Gather every line from the entries below that includes "worn".

::: DATA TO PROCESS

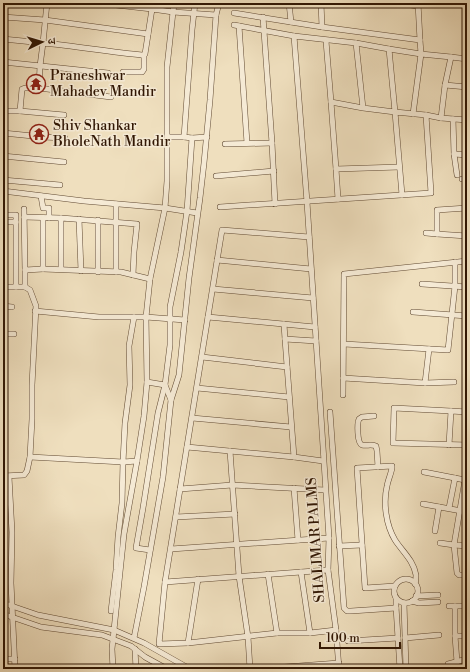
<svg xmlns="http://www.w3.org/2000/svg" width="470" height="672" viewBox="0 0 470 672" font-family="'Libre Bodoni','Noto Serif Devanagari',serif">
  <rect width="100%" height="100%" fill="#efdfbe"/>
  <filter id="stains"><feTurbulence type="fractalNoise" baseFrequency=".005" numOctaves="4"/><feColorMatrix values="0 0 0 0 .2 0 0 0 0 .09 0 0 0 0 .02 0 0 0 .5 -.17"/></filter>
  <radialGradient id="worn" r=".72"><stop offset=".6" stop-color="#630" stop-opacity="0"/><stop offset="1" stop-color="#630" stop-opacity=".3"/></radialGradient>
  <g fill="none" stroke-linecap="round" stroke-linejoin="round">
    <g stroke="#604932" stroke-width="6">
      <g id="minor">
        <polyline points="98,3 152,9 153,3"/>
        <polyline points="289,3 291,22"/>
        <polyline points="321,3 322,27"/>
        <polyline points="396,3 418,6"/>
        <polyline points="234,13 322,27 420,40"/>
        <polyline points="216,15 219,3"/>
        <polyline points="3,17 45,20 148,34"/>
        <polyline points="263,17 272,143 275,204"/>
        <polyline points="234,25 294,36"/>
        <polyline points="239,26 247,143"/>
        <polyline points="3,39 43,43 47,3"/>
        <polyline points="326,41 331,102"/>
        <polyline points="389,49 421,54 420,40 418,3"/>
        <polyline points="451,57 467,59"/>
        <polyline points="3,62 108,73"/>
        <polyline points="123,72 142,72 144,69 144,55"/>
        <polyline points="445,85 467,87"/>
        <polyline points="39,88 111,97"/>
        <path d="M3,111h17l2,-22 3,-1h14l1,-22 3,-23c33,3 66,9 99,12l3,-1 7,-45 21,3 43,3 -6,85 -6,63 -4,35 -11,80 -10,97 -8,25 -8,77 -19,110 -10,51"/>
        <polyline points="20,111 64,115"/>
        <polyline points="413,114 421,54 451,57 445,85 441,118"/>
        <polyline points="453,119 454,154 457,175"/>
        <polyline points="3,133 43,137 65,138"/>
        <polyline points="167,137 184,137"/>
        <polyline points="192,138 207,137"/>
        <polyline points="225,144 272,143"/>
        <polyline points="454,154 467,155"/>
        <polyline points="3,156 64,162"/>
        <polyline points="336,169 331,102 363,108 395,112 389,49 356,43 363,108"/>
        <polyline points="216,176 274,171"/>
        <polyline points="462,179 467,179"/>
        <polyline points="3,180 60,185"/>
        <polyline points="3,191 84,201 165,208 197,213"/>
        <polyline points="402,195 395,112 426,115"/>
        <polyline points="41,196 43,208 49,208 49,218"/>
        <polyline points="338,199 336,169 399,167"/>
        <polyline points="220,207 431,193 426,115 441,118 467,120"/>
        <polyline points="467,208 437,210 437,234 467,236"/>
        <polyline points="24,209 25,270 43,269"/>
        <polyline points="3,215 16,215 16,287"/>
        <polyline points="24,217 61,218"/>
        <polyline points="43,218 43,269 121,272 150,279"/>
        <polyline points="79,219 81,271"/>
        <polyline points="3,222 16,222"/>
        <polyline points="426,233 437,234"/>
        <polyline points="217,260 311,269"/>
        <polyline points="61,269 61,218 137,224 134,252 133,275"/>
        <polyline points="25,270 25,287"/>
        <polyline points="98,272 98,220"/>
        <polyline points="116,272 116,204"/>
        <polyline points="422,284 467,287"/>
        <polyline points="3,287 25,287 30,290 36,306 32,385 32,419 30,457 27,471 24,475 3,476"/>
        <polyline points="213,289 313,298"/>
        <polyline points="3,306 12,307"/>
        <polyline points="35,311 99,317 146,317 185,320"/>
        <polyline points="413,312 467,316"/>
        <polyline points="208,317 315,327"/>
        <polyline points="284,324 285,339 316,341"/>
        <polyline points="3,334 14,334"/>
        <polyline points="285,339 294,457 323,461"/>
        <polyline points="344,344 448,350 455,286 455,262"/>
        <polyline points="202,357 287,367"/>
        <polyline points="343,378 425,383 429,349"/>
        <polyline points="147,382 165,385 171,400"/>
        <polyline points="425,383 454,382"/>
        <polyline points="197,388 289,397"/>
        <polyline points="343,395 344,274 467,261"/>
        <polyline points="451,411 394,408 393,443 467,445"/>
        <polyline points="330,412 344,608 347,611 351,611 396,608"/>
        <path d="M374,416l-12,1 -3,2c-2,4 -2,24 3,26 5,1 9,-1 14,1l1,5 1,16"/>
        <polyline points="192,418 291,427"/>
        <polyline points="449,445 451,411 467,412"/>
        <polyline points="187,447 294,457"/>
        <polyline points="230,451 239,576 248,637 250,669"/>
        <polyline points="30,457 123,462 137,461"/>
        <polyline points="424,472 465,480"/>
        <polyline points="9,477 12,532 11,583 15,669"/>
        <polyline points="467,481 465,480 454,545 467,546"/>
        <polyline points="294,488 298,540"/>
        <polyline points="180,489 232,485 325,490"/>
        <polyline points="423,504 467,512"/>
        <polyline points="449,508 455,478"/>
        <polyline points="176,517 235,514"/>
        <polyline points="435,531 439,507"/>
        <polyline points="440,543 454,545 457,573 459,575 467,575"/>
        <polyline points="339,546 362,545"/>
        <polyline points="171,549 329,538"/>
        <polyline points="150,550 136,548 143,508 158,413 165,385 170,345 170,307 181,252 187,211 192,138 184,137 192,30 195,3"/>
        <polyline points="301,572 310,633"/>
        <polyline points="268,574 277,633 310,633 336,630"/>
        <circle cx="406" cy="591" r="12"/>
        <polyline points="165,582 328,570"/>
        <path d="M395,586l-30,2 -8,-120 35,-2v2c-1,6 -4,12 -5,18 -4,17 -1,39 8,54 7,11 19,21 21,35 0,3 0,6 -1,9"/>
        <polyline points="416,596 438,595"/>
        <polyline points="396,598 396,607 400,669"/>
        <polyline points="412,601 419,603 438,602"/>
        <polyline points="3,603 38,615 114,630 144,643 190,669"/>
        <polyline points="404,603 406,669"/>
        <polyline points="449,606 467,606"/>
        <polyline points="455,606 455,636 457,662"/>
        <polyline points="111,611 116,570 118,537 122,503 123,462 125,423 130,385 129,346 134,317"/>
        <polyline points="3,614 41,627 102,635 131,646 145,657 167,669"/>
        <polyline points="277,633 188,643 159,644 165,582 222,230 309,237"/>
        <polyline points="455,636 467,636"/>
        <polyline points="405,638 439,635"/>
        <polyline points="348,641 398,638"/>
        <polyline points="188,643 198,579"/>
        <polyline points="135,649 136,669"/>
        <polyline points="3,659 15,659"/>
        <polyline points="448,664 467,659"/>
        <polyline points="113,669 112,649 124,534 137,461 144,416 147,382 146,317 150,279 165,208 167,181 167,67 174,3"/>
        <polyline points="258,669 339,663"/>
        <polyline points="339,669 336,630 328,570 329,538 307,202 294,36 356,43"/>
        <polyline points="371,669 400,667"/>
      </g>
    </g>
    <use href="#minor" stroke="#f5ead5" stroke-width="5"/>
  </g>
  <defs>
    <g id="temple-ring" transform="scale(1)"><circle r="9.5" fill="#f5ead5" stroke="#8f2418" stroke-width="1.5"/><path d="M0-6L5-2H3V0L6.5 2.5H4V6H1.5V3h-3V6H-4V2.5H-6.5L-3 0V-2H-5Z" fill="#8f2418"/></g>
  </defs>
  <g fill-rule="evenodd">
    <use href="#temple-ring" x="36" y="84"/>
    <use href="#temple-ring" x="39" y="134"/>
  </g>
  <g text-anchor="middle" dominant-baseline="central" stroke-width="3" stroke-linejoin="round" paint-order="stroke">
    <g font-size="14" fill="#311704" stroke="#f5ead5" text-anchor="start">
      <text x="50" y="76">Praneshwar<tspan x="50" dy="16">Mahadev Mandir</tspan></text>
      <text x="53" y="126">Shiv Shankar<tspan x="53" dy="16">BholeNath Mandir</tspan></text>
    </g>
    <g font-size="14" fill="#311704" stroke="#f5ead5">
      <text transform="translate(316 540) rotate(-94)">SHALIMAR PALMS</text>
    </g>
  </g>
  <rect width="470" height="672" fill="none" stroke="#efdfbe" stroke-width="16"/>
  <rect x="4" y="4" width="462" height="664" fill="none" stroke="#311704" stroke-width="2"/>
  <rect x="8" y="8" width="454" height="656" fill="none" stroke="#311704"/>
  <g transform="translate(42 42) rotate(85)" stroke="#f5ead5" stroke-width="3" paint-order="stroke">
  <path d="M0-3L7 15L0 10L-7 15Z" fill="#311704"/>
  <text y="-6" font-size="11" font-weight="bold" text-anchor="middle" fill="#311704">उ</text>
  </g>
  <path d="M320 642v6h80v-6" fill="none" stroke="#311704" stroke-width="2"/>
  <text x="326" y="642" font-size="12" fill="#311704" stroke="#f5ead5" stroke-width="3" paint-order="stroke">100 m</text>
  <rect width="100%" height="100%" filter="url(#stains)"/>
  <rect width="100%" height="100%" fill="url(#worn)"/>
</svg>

::::::

# [EXERCISE RESULT]
  <radialGradient id="worn" r=".72"><stop offset=".6" stop-color="#630" stop-opacity="0"/><stop offset="1" stop-color="#630" stop-opacity=".3"/></radialGradient>
  <rect width="100%" height="100%" fill="url(#worn)"/>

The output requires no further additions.